Autre élément qui m’a beaucoup fait sourire, et tellement typique de lui. Il avait contracté moins d’une année avant un crédit avec une de ces banques à logos verts d’une somme non négligeable pour s’acheter une voiture, mise au nom de son ami B. Nan mais qui accepte de faire crédit à un mec de bientôt 83 ans. Eh bien, en voilà un pour les pertes et profits, joli dernier pied de nez au capitalisme.

Nous sommes repartis avec l’urne contenant ses cendres, et ma môman voulait organiser une petite cérémonie pour ses frères et sœurs qui n’avaient pu être là. Fin juin, nous nous sommes donc rassemblés à Osny, j’étais là aussi donc, et ma maman a eu la meilleure des idées en faisant placer l’urne dans la tombe de ma grand-mère. Je pense que ça lui aurait fait plaisir, vraiment j’en suis convaincu, d’être de retour à Osny, et avec ma grand-mère. C’était un beau moment au cimetière, et j’étais content d’être venu pour cela.

J’ai toujours été curieux de ce Jean-François Michel, dont ma grand-mère m’avait expliqué qu’il était mort bébé d’une méningite foudroyante. Ma tante m’a alors expliqué que c’était une histoire assez sordide en réalité, nous étions donc en pleine seconde guerre mondiale, en pleine occupation, et lors du décès de cet oncle, des corbeaux ont dénoncé à la police des maltraitances sur l’enfant. Ma grand-mère a donc été inquiétée en plein deuil et en pleine détresse. Il a fallu une autopsie qui a conclu à cette méningite, et a innocenté mon aïeule. La perte de l’enfant, ce soudain opprobre et en passer par une autopsie pour son bébé ont été de sacrés coups du destin pour ma grand-mère à ce moment-là.

  1. RSA = Réseaux Sociaux de l’Amour, soit les apps de rencontre. ↩︎

Tribord

Suite à la victoire du RN aux élections européennes (et à la dissolution que j’ai évoquée juste avant), il y a eu un petit fait divers bien drolatique. Simplement quelques militants fachos qui ont décidé d’aller casser du pédé pour célébrer leur victoire, et le retour des bonnes valeurs d’antan chez eux. Et hop, v’la t’y pas que le gars y raconte même qu’il a hâte d’être dans trois semaines pour « casser du pédé autant qu’on veut ».
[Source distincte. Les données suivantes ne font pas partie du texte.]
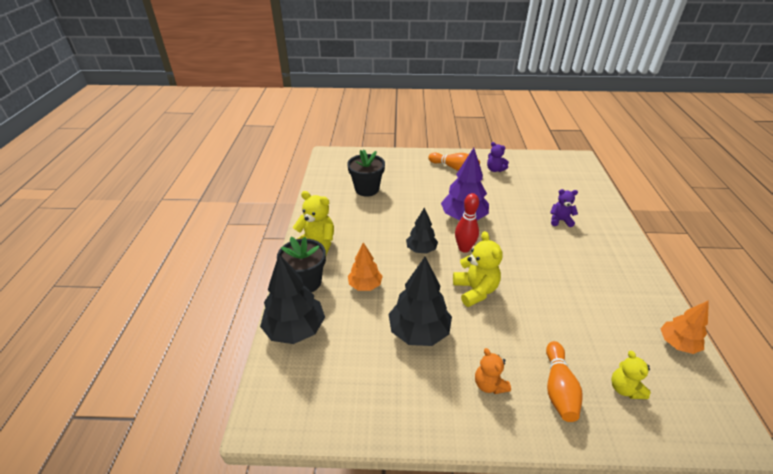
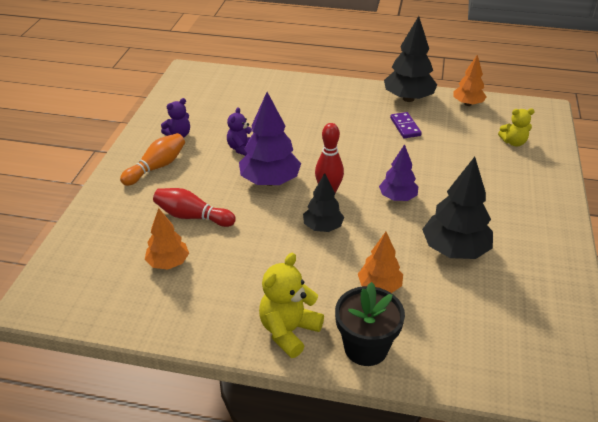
camera: 80 degrees left, 0 degrees up
black tree [260,254,325,344] -> black tree moved to [384,16,437,102]
black flower pot [347,149,385,196] -> orange tree [145,208,189,270]
yellow teddy bear [453,231,502,307] -> purple tree [379,144,418,201]
orange teddy bear [475,348,511,394] -> none
orange bowling pin [546,341,583,422] -> none
purple teddy bear [550,189,578,227] -> purple teddy bear moved to [227,107,252,156]
none -> red bowling pin [153,188,236,227]
none -> purple domino [390,112,422,138]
Il fallait bien s’attendre à ce genre de chose, et ça a au moins le mérite de faire comprendre à toutes les tapettes qui ont voté RN, que c’est aussi cela le RN, c’est même avant tout cela.

Et en même temps, le truc auquel on ne croyait plus, un nouveau souffle à gauche avec un Nouveau Front Populaire, et tous les partis de gauche qui se rassemblent (ça fait furieusement penser à la Gauche Plurielle d’autrefois). Bon même si je déteste les appellations « nouveau », qui ne sont rapidement plus nouvelles et qui démontrent une certaine limite créative, je suis content de ce regroupement devant l’adversité. Et comme d’hab, je partage beaucoup des idées du Roncierchouchou.

Mathieu Burgalassi, dont j’ai parlé récemment, a publié lui aussi de très intéressantes vidéos à propos du RN, notamment de leurs accointances avec le terrorisme ou l’antisémitisme dans des publications édifiantes.

La honte et la peur chevillées au corps

Au début, j’ai commencé à écrire un truc vers le 17 mai pour cette journée mondiale contre les LGBTphobies, mais qui célèbre aussi cette année les 10 ans du mariage pour tous. Bon c’est chouette tout ça hein, mais j’ai commencé à écrire et ça ressemblait carrément à autre chose. Alors comme d’habitude dans ce cas là, je m’arrête en cours. Je note l’idée, et j’attends que ça passe. J’attends juste pour voir comment évoluent mes idées, et ne pas me mettre forcément dans l’obligation de parler de l’actualité de manière synchrone.